Aim —
Convert the lines in these records into a Markdown table with two columns, Row and Line, giving one numbered row per line and leaving out blank lines. Omit the pictures from the table.

Input records —
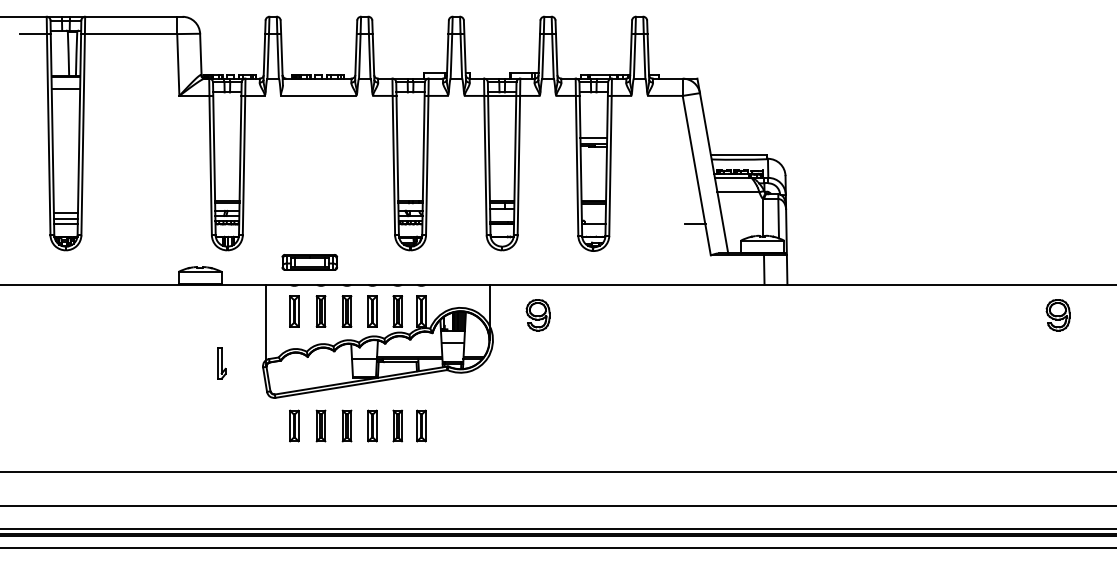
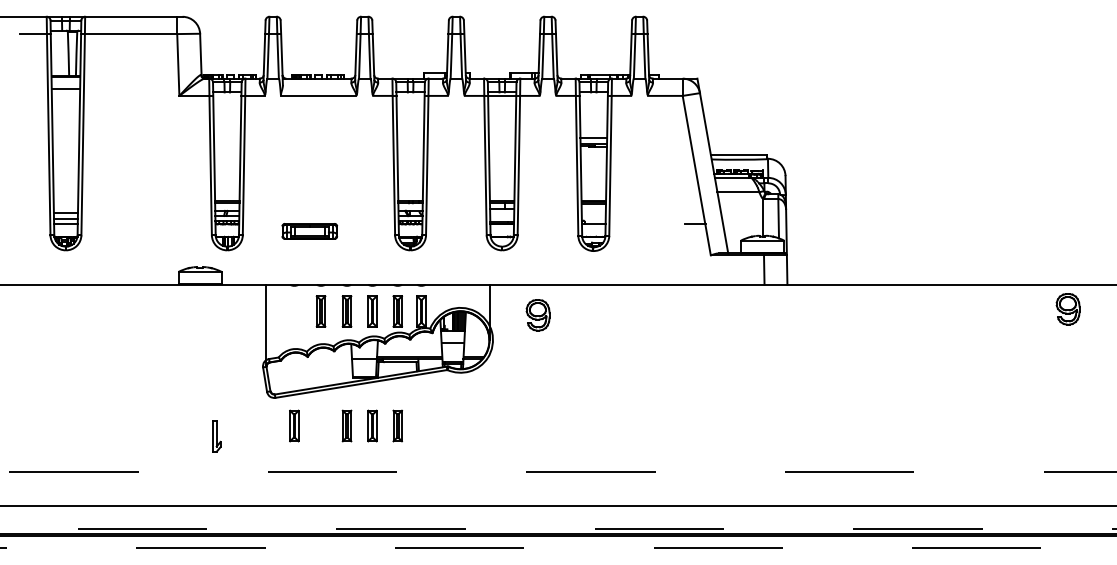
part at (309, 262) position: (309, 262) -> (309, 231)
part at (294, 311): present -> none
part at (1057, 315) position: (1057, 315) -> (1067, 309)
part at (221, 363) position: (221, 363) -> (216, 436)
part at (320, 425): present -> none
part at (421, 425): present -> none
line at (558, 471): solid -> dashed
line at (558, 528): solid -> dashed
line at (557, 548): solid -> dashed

Correct output —
| Row | Line |
|---|---|
| 1 | part at (309, 262) position: (309, 262) -> (309, 231) |
| 2 | part at (294, 311): present -> none |
| 3 | part at (1057, 315) position: (1057, 315) -> (1067, 309) |
| 4 | part at (221, 363) position: (221, 363) -> (216, 436) |
| 5 | part at (320, 425): present -> none |
| 6 | part at (421, 425): present -> none |
| 7 | line at (558, 471): solid -> dashed |
| 8 | line at (558, 528): solid -> dashed |
| 9 | line at (557, 548): solid -> dashed |